Google Big Query¶
Optionally, for loading data from files into BigQuery, the gcloud_gcs_bucket_name can be specified in the database initialization. This will use the Google Cloud Storage bucket specified as cache for loading data and over-coming potential limitations. For more see loading-data. By default, files will directly loaded locally as described in loading-local-data.
Installation¶
Use extras bigquery to install all required packages.
$ pip install mara-db[bigquery]
The official bq and gcloud clients are required. See the Google Cloud SDK page for installation details.
Enabling the BigQuery API and Service account JSON credentials are also required as listed in the official documentation here.

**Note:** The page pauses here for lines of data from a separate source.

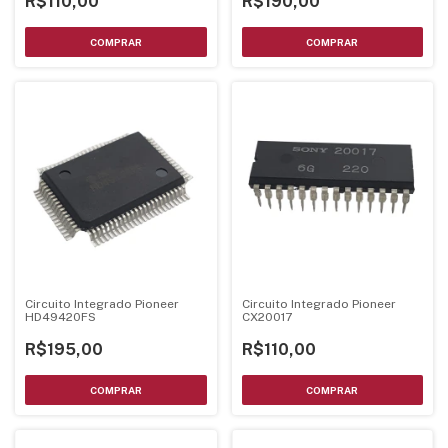
R$110,00
R$190,00
Circuito Integrado Pioneer
Circuito Integrado Pioneer
HD49420FS
CX20017
R$195,00
R$110,00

One time authentication of the service-account used:
$ gcloud auth activate-service-account --key-file='path-to/service-account.json'
To read from STDIN an additional Google Cloud Storage bucket is required as temp storage.
Configuration examples¶
import mara_db.dbs
mara_db.config.databases = lambda: {
'dwh': mara_db.dbs.BigQueryDB(
service_account_json_file_name='service-account.json',
location='EU',
project='my-project-name',
dataset='dwh'),
}
import mara_db.dbs
mara_db.config.databases = lambda: {
'dwh': mara_db.dbs.BigQueryDB(
service_account_json_file_name='service-account.json',
location='EU',
project='my-project-name',
dataset='dwh',
gcloud_gcs_bucket_name='my-temp-bucket'),
}
API reference¶
This section contains database specific API in the module.
Configuration¶
- class mara_db.dbs.BigQueryDB(service_account_json_file_name: str, location: Optional[str] = None, project: Optional[str] = None, dataset: Optional[str] = None, gcloud_gcs_bucket_name=None, use_legacy_sql: bool = False)¶
- __init__(service_account_json_file_name: str, location: Optional[str] = None, project: Optional[str] = None, dataset: Optional[str] = None, gcloud_gcs_bucket_name=None, use_legacy_sql: bool = False)¶
Connection information for a BigQueryDB database
Enabling the BigQuery API and Service account json credentials are required. For more: https://cloud.google.com/bigquery/docs/quickstarts/quickstart-client-libraries#before-you-begin
- Parameters
service_account_json_file_name – The name of the private key file provided by Google when creating a service account (in json format)
location – Default geographic location to use when creating datasets or determining where jobs should run
project – Default project to use for requests.
dataset – Default dataset to use for requests.
gcloud_gcs_bucket_name – The Google Cloud Storage bucked used as cache for loading data
use_legacy_sql – (default: false) If true, use the old BigQuery SQL dialect is used.
- property sqlalchemy_url¶
Returns the SQLAlchemy url for a database